#### [TU TAREA]
Edita el tramo de la homilía que empieza en las palabras "Homilía pronunciada en" y termina después de "la Iglesia toledana.", cambiando "egregios" por "ilustres". Transcribe ese tramo entero con el cambio hecho.

#### [PASAJE CITADO]
┌──

Homilía pronunciada en la Catedral Primada, Toledo, el 23 de enero de 1978. Texto publicado en el Boletín Oficial del Arzobispado de Toledo, febrero de 1978.
Celebramos con gozo la solemnidad del gran San Ildefonso, uno de los más egregios Padres de la Iglesia toledana.
Me complace ver cómo aumenta la concurrencia de fieles a esta festividad que antaño no contaba con tanta participación, por aquella costumbre que tienen los toledanos de celebrar hoy esta fiesta, pero desplazándose a Madrid. Y los que aquí se quedaban, tampoco sentían demasiado el estímulo de venir a ofrecer el homenaje de su piedad a este Santo insigne, no sólo de Toledo, sino de la Iglesia universal. Va aumentando, poco a poco, el culto a su santidad; y cada año lograremos, si Dios quiere, una mayor y más fervorosa asistencia, porque San Ildefonso merece el tributo de nuestro recuerdo y nuestros homenajes de una manera especialísima. A mí, además, como obispo de la diócesis, me resulta particularmente emotivo el celebrar la fiesta de San Ildefonso en esta querida Catedral. Como ha recordado el sacerdote monitor, hace hoy seis años que yo entraba en esta diócesis de Toledo. En una mañana fría, en la que también, como hoy, brillaba el sol esplendoroso. Seis años ya, y todavía son insuficientes para poder conocer, con el gozoso detenimiento con que hay que hacerlo, la historia de la Iglesia de Toledo.
La figura de San Ildefonso #
En realidad, no hay ninguna diócesis, de las que tienen vieja historia, en que el obispo no se sienta sucesor de hombres preclaros por su santidad y por sus servicios a la Iglesia de Cristo. En ésta particularmente de Toledo, yo me siento abrumado con frecuencia, cuando contemplo las lecciones que nacen de la historia de esta Iglesia; y, en mi humildad, me gozo en buscar el patrocinio de estos santos insignes, como San Eugenio, y particularmente San Ildefonso. Le recordamos como niño en Toledo, la vieja y antiquísima ciudad, hijo de nobles visigodos; como estudiante, en Sevilla, al lado de San Isidoro, que a medida que fue conociéndole fue aumentando en su alma el deseo de que con él se quedara perpetuamente; como monje, aquí, en el monasterio agaliense, siempre piadoso, lleno de unción, hombre de sólida doctrina, de muy rica humanidad.

└──

Entradas del conjunto de datos
┌──

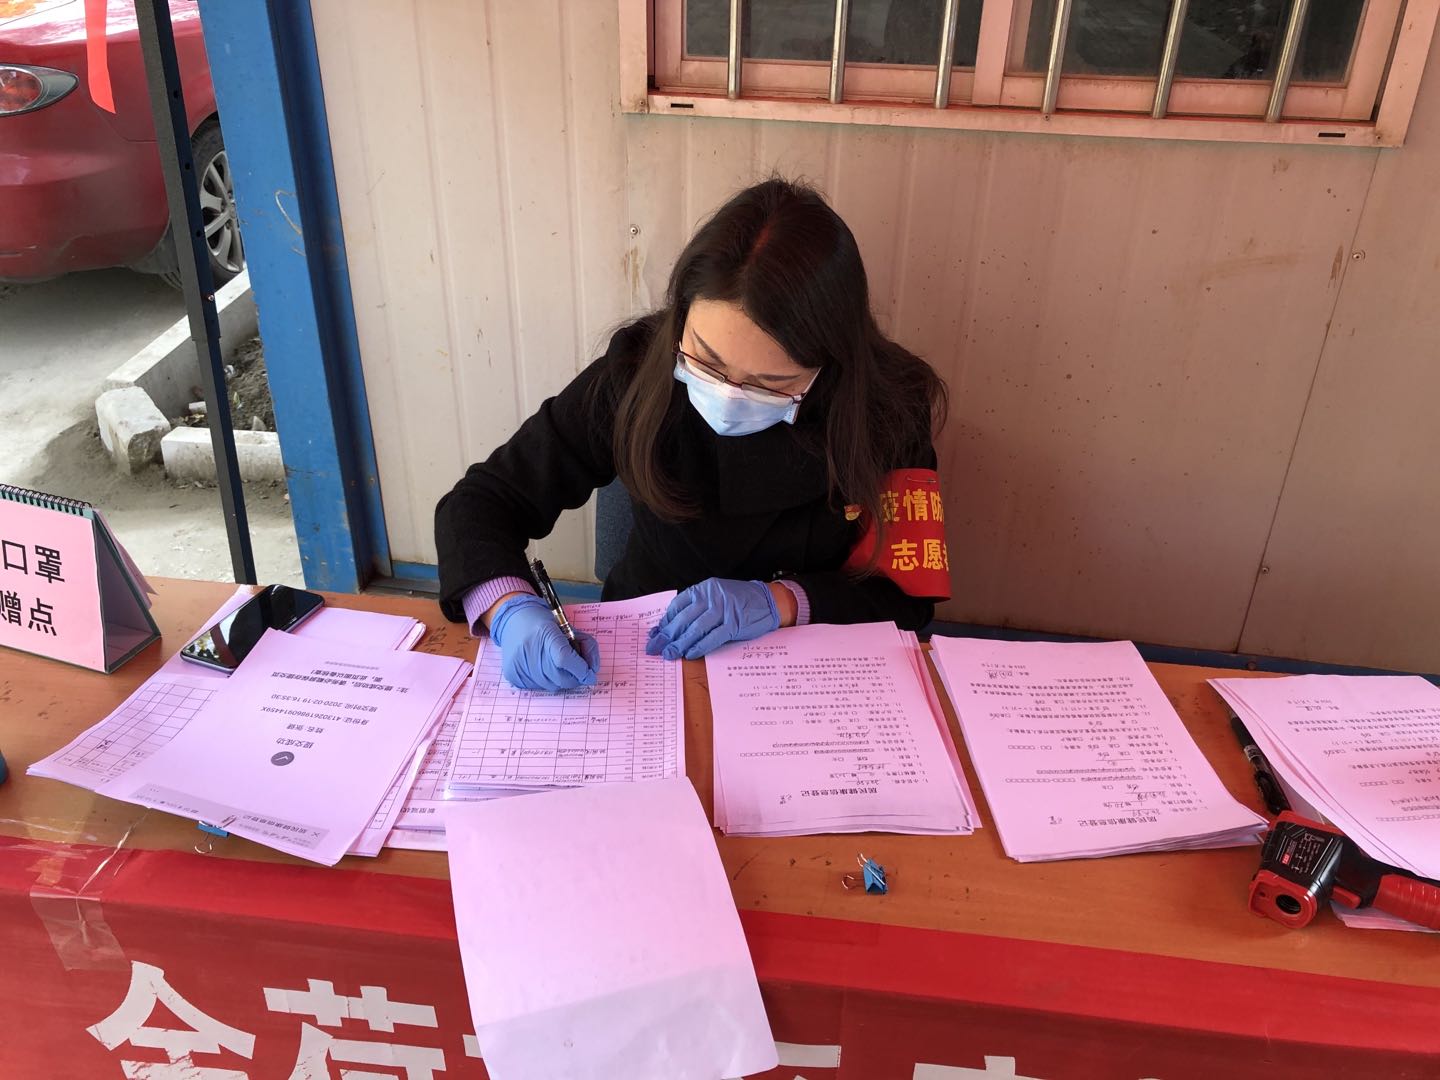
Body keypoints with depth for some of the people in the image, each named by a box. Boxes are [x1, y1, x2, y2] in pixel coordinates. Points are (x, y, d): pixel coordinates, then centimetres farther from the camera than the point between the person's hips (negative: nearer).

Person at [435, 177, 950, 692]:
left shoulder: (888, 411, -14)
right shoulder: (636, 376, -14)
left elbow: (908, 597, -6)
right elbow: (482, 500, -7)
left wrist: (781, 601, -22)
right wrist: (512, 610, -25)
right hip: (642, 660, 1)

└──

#### [RESPUESTA]
Homilía pronunciada en la Catedral Primada, Toledo, el 23 de enero de 1978. Texto publicado en el Boletín Oficial del Arzobispado de Toledo, febrero de 1978.
Celebramos con gozo la solemnidad del gran San Ildefonso, uno de los más ilustres Padres de la Iglesia toledana.